Architecture students building a solution for fashion show

News
April 19, 2012
Architecture students are helping the Cornell Fashion Collective (CFC) work through a budget shortfall by designing and constructing the set for this year's runway show, April 28 in Barton Hall.
 
Traditionally, the CFC holds a set design competition on campus, with the winning design executed by a local contractor.
 
But this year, even with cutting corners, the projected runway construction cost would have been about $19,000 -- and "we were already in horrible financial straits, starting this year with only about $2 in our accounts," said CFC President Brittany Lutz '12, an apparel management, marketing and communications major in the College of Human Ecology's Department of Fiber Science & Apparel Design.
 
Robert (Nelson) Crosby, B.Arch. '12, offered to help by building the set he designed, with a small student team working in Rand Hall, saving CFC more than $2,300.
 
"Everyone was thrilled with his design," Lutz said. "CFC is really focused on making this show a cross-campus collaboration. It's not just fashion students; it's all students interested in design."
 
The set design for the 28th annual show will echo the interior look of Barton Hall, Crosby said.
 
"We saw this as an opportunity to look at the specific architecture and history of Barton Hall and create a set that would bring some of these qualities to the show," he said.
 
"Because Barton Hall was once used as an airplane hangar, it required the use of a large spanning truss structure. For the set, we have taken the [truss] form, slightly abstracted it and will line the back of the runway with it. When models emerge onto the catwalk, they will slowly be revealed to the audience as they pass by a series of backlit fabric spanning the spaces between the truss."
 
BSI of Ithaca, the show's contractor in recent years, will handle most runway construction, "and then essentially 'drag and drop' the set that Nelson constructs on top of the runway, giving it more of a uniqueness and design focus on the runway itself," Lutz said. "It's this really subtle mimicry, to take the industrial design of Barton Hall and turn it into something beautiful.
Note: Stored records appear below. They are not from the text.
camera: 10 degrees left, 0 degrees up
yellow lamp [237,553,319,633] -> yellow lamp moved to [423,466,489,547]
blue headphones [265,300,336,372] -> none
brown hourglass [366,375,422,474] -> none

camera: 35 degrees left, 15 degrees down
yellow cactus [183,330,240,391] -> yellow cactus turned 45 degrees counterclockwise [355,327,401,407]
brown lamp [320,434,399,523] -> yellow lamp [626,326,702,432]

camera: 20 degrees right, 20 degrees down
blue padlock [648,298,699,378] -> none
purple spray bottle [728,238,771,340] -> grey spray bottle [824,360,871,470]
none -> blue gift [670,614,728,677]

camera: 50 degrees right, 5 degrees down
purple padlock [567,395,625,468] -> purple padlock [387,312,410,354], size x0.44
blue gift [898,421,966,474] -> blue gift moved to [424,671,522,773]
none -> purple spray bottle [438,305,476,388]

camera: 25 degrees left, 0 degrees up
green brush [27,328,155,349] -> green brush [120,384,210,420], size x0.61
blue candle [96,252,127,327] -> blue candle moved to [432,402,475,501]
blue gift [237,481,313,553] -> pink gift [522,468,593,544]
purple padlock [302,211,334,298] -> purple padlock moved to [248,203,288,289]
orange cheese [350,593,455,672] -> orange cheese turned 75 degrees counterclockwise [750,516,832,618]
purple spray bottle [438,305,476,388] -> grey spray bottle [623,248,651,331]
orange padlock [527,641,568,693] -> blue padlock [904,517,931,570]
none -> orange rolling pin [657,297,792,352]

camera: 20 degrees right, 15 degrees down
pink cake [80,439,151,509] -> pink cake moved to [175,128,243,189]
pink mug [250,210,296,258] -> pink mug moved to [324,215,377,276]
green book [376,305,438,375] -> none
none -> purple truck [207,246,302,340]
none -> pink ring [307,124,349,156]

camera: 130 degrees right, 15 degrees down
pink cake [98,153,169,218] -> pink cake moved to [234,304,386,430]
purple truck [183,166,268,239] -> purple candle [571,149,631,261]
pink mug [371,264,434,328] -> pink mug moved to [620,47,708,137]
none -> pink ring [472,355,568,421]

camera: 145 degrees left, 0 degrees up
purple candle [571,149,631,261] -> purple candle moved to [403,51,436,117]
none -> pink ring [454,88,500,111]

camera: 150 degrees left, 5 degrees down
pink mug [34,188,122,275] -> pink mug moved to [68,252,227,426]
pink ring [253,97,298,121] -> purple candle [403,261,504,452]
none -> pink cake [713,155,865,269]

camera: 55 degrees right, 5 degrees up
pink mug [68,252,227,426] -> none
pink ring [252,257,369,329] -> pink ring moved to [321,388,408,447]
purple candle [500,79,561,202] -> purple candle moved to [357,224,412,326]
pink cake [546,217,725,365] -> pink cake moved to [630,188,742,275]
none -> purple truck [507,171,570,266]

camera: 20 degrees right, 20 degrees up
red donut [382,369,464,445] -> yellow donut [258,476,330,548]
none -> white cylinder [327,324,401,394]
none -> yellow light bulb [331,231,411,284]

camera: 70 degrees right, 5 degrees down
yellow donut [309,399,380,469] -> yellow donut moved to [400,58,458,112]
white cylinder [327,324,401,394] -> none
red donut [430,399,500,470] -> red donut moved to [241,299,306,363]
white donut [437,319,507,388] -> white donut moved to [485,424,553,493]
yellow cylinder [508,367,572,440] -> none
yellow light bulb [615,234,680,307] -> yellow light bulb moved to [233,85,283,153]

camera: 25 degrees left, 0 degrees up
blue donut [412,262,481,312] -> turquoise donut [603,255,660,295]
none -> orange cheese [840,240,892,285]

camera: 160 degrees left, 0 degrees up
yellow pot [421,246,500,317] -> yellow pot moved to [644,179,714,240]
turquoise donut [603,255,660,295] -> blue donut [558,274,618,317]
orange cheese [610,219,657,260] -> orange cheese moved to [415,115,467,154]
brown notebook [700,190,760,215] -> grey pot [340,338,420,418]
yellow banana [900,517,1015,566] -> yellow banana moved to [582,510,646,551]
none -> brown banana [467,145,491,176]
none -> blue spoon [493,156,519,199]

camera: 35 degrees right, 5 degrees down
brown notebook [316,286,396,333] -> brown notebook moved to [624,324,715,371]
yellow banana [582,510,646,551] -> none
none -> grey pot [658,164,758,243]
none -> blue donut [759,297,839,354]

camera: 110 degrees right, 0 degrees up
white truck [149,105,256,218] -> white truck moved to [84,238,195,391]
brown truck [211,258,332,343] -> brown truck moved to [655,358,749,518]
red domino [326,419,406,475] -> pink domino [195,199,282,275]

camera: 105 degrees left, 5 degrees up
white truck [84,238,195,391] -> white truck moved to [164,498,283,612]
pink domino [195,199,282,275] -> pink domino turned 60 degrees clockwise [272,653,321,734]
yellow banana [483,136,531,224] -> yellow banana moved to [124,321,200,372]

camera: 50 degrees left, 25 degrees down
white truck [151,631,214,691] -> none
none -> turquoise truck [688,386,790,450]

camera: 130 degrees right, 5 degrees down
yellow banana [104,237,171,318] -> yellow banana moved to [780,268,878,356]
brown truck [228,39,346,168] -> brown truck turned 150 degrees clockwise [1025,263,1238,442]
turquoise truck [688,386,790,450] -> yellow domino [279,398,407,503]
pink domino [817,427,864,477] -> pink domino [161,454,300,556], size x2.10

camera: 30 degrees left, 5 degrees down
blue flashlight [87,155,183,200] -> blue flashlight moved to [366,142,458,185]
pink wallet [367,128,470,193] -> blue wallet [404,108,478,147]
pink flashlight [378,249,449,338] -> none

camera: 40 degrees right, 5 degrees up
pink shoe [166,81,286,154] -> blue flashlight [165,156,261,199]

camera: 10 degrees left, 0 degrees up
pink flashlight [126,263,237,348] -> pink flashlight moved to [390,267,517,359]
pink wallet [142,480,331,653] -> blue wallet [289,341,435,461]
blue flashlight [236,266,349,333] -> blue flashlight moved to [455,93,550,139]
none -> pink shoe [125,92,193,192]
We want to make the show new and exciting each year, and that includes reinventing the runway."
 
Annual production costs of the fashion show can top $33,000, most of which is recouped in ticket sales.
 
"It's a big production," Lutz said. "I love the surprise factor for people who have never seen it. In the fashion industry, the runway show represents a critical marketing moment for any brand. For the individual designer, it's those five minutes of runway time that everyone spends the rest of the season judging you on. We try to give the students an opportunity to showcase their design work on the biggest stage we can provide."
 
The collaboration with architects benefited the CFC's business plan this year, with the College of Architecture, Art and Planning contributing $1,000 to the effort. The Student Assembly Finance Commission, also under tight budget constraints, provided $5,000 for the 2011-12 CFC budget, Lutz said. Outreach to alumni, including a newsletter, brought in another $4,500.
 
"The annual budget depends on the scale of our promotional activities," she said. A name change from Cornell Design League to Cornell Fashion Collective in 2010-11 necessitated "larger scale marketing events that might have put us out of budget this year. We're trying to work with a budget that's more manageable. ... Hopefully we will break even and have maybe a couple of thousand dollars in the account in the fall to continue to develop our organization's brand image on campus."